HaL Computer Systems Campbell, CA
Architect/Verification Engineer 1994 - 1995
Developed a verification strategy, which was based on high-level modeling (HLM), for a CC-NUMA system. The strategy included formal verification (FV) of the cache coherence protocol and a verification tool that was able to compare the results of cycle and non-cycle accurate models. Implemented portions of the HLM using verilog and developed early FV models of the protocol. Worked with Prof. Dill of Stanford to improve the FV tool and methodology - funding one graduate student.

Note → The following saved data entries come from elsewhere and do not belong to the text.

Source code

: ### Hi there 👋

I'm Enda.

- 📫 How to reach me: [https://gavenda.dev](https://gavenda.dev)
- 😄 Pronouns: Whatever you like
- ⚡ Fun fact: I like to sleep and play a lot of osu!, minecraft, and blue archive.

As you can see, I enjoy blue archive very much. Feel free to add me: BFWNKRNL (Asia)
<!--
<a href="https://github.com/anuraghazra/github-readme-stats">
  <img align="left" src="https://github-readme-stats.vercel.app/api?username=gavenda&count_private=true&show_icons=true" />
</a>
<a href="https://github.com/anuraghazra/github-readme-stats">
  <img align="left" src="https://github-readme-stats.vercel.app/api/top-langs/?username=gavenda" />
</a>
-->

MIT Lincoln Laboratory Boston, MA
Micro-Architect & Logic Design Engineer 1988 - 1990
Architected a radar adaptive nulling hardware prototype designed around a systolic array, which was constructed from an array of custom CORDIC data processors. Effort included the design of a high-speed dual banked memory system and data path control logic for the systolic array. Additionally, the effort included system design, board design, and discrete and programmable logic. System included a micro-controller that required extensive programming. Significant software was also developed on the host systems to feed data to the systolic array, analyze output data, and present results. Successfully demonstrated the system in both an IBM PC and Sun workstation environment.

Artisoft, Inc Tucson, AZ
Logic Design Engineer 1985 - 1987
While attending U of Arizona, worked as a part time engineer and developed several products for the IBM PC including a hardware access control card, a laptop to desktop networking system software and portions of a local area network card and software. Involved in all aspects of product development including product conception, logic design, implementation, board design, debug, verification, manufacturing and marketing.

Academic Experience

University of Texas at Austin Austin, TX
Ph.D. Committee, EE Department 2001-2003
Participating in the orals committee for a Ph.D. student in the Electrical Engineering department. Student's work is focused on high-end processor design with an emphasis on power-wise design.
Stanford University Stanford, CA

Consulting Assistant Professor, EE Department 1995 - 1999
Consulting Professor working with Professor Michael Flynn. Developed and taught a graduate level course on shared-memory multiprocessors. Obtained an industrial grant to fund research in fault-tolerant multiprocessors. Actively participated in the research and advised a graduate student funded by this grant. Graduated one Ph.D. student.
Stanford University Stanford, CA

Research Assistant, Ph.D. Degree Program, EE Department 1990 - 1994
Designed update-based cache coherence protocols for scalable shared-memory multiprocessors. Designed protocols for both distributed and centralized directory structures. Developed a set of architectural models for shared-memory multiprocessors and several shared-memory applications. Analyzed the performance of the update-based protocols with respect to common invalidate-based protocols through full system simulations. Identified protocol limitations and evaluated possible protocol enhancements to overcome these limitations. Formally verified the update-based protocols using the Murphi modeling checking tool from Stanford.